Of course, that's easier said than done, as NASCAR CEO Brian France quickly drew a line in the sand that Kentucky won't be on the schedule next year. But SMI holds a lot of leverage -- it owns 12 of the 36 race dates on the schedule -- and what Bruton Smith wants, he usually gets.

Just take this recent example: in 1996 he purchased North Wilkesboro Speedway with former New Hampshire track owner Bob Bahre, with the sole intention of stripping its two Cup race dates. It didn't take long for them to succeed: by '97 Bahre's New Hampshire track got itself a second race, while the other date went to Smith's new 1.5-mile speedway in Fort Worth, Texas. NASCAR had no choice in the matter, and the small North Carolina short track has laid dormant ever since.

It's that type of history that leaves you thinking not if another track is going to lose its place on the schedule, but when. Early rumors had Smith buying Pocono Raceway for the express purpose of selling off its two Cup dates for Kentucky and a second race at perhaps his biggest crown jewel -- Las Vegas -- but Pocono owner Joe Mattioli came out and said all bets are off on a deal. So now it's back to the drawing board for SMI; it's just a simple matter of where it'll point its chalk and eraser next.

In looking at the landscape right now, there are four tracks that look particularly vulnerable to a sudden change of plans. Here's a list of those in the most jeopardy of losing a race date in 2009:

Atlanta. Of all of Bruton Smith's SMI tracks, AMS stands the highest chance of losing a date.

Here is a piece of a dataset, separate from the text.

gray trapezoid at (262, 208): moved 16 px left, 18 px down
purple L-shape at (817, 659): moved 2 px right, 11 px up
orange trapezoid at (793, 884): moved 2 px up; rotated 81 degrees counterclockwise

That's ironic because the track is usually lauded for providing some of the most competitive, side-by-side racing of all intermediates on the circuit. But the Car of Tomorrow threw the track a curveball, and a lackluster race this spring could provide Smith with the ammo he needs to make a move. President Ed Clark vehemently denied last week that stripping a date would ever be under consideration, but the best kept secrets would lose all meaning if the boss told everyone exactly what was happening.

And the empty seats at AMS have to be troubling for Clark's plea. The Speedway has one of the highest seating capacities in the sport at 118,000, but attendance has struggled to reach six digits in recent years. A poster child for the struggling economy, the Georgia drought and unrelenting traffic on race day has also led to fans staying home. When two race dates struggle to reach the sold out crowd that graced Smith's 150,000-seat Las Vegas Motor Speedway this March, it's easy to understand why AMS has quickly fallen down the pecking order.

If Smith does make a move, look for the track to lose its spring race, where cold weather has usually kept Southern fans cooped up at home. Kentucky is in an even colder climate, but Smith would likely take a chance on making a change; after all, fans packed Bristol Motor Speedway two Springs ago in nearby Virginia, even when it snowed.

Dover. One of just three tracks not owned by SMI or NASCAR's International Speedway Corporation (Pocono and Indy are the others), racing's Monster Mile could be in danger of getting swallowed up for the right price. Dover Motorsports, Inc. has been frustrated in its inability to gets its premier secondary track -- Nashville -- a Cup race date, and is also struggling under the weight of Nationwide-only tracks outside St. Louis, MO and Memphis, TN. It's telling that when given an opportunity to say an outright "no" shortly after Pocono's denial of sale, Dover CEO Denis McGlynn didn't say it; surely, that will open the door to Smith making a push for the track.

If Smith succeeds, robbing a date from the Speedway would be easier than you might think, despite its high level of popularity. Dover's a midpoint between the markets of Philadelphia, New York, Baltimore, and Washington, D.C., but all those places also have other racetracks in their region. And with plans to build a track in New York City during the next five years, Dover could become an expendable enough commodity for Smith to justify a switch.